Tuesday, August 16, 2011

‘Crossing Salween’ to be shown in Los Angeles

Chiang Mai (Mizzima) - Getting the subject of Burma onto the Hollywood movie circuit is tough but the makers of “Crossing Salween” hope their video will encourage investors to fund a full movie version.


“Crossing Salween,” a 20-minute video short, will be shown at Laemmle Theatre in Los Angeles this coming Friday, Saturday and Sunday.

Irish film producer Gary Moore said the film, based on a Karen girl who flees the fighting in Burma, is a story that also throws light on the reality of Karen life and the lives of Burmese in general.

“We hope it raises awareness of the situation there in the wider world,” Moore told Mizzima recently.

The film stars 11-year-old Karen refugee Ronnachai Mai Whittio, or Mai for short, who Moore found through “street casting”––searching for talent among non-professionals to play the lead role, as happened with the casting of slum children in the 2008 Hollywood hit,“Slumdog Millionaire.”

Moore said the young girl was “a natural” for the part.

The filmmaker said he became concerned about the plight of Karen villagers, caught up since 1949 in the world’s longest civil war, when he was asked to mount a photographic exhibition on Burmese refugees. He visited the Thai-Burmese border region, and on his return to Ireland wrote a short story, titled “Ko Reh,” the name of its central character, a 9-year-old Karen girl who flees into the jungle when the Burmese army burns down her village and slaughters the inhabitants. With the aid of a mysterious hunter, she sets out on an arduous trek to safety over the border in Thailand.

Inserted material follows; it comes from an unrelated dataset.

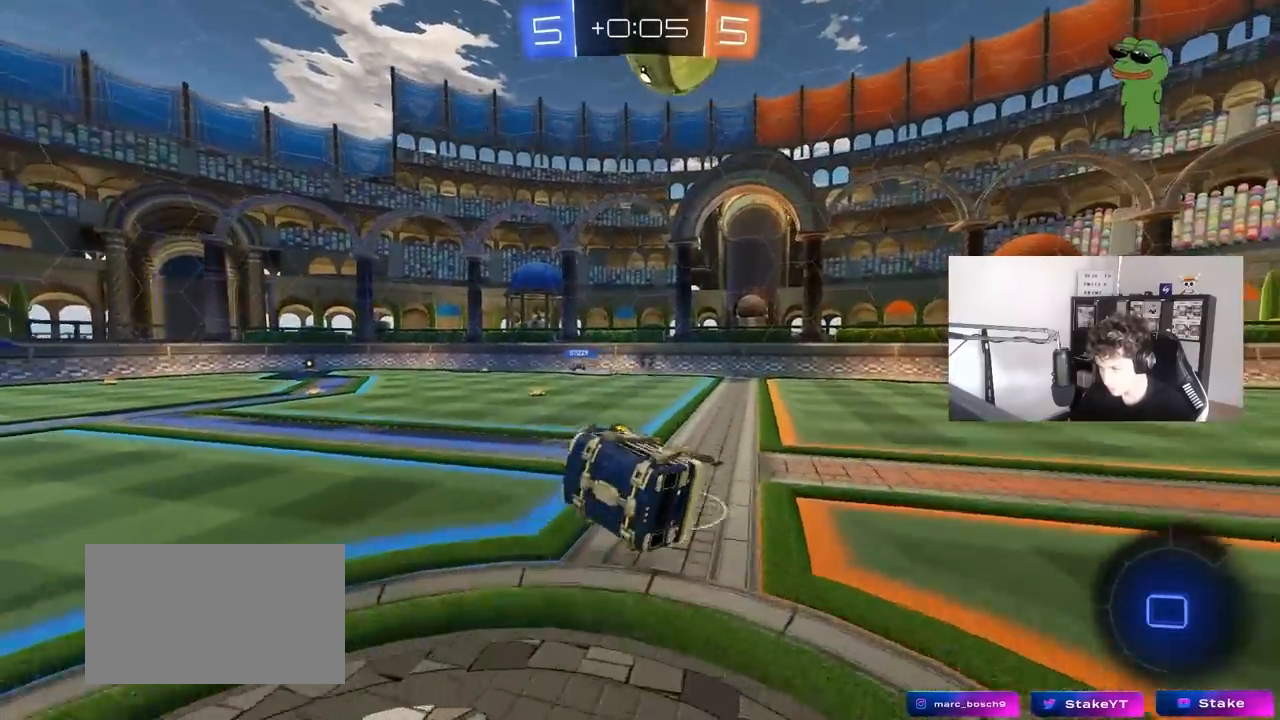
{"keys": ["a", "w"], "mouse": [], "mouse_move": "still", "events": [[150, "d", "down"], [233, "d", "up"], [333, "w", "up"], [417, "a", "down"], [417, "w", "down"]]}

Los Angeles is just the latest venue for a showing of “Crossing Salween.” The film, that has the backing of the Irish Film Board, has been shown in Fort Wayne, in the US, and at festivals in Berlin, Dublin, Cork and Sydney, winning accolades at each screening. Further screenings are planned at other film festivals, while Moore and his team look for the US$ 2.1 million to fund a full-length feature.

Humanity, not politics, is the main thrust of both the pilot and planned full-length feature film that Moore’s Dublin-based film company, Red Rage, hopes to make.